Exercise data —

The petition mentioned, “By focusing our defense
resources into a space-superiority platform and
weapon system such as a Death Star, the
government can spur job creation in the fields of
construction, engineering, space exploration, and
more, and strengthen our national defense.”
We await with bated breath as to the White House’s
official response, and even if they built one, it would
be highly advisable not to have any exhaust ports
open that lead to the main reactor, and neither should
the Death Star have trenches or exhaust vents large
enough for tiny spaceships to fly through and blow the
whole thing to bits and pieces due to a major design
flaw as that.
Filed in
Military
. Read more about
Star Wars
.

--

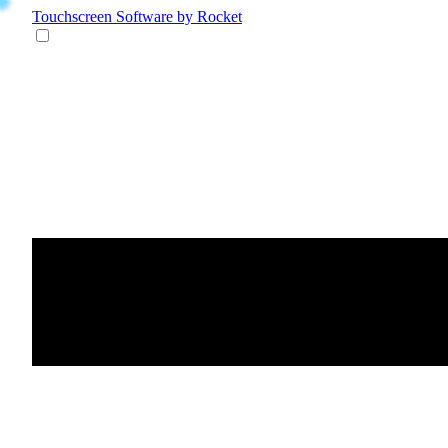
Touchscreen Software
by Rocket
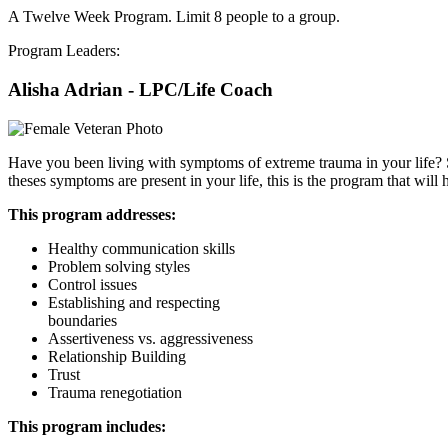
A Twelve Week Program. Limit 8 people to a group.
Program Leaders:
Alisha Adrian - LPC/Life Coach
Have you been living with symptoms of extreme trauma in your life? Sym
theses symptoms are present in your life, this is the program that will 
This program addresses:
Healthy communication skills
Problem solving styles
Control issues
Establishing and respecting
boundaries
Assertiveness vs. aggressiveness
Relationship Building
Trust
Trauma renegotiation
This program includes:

...

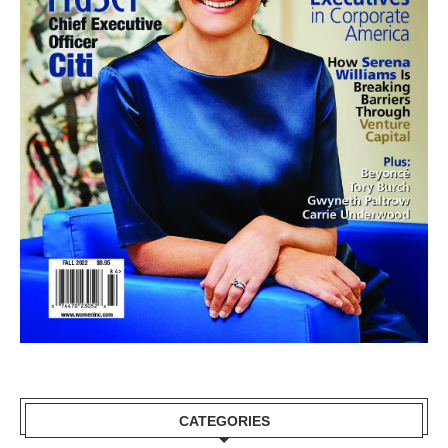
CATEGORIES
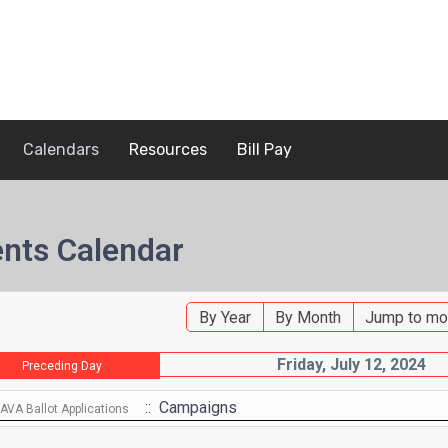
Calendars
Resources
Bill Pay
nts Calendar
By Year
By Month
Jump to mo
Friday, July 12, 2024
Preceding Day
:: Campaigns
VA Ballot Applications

Your objective —
Answer with one number only: how many lines of the entries above include the word "Death"?

Final answer —
2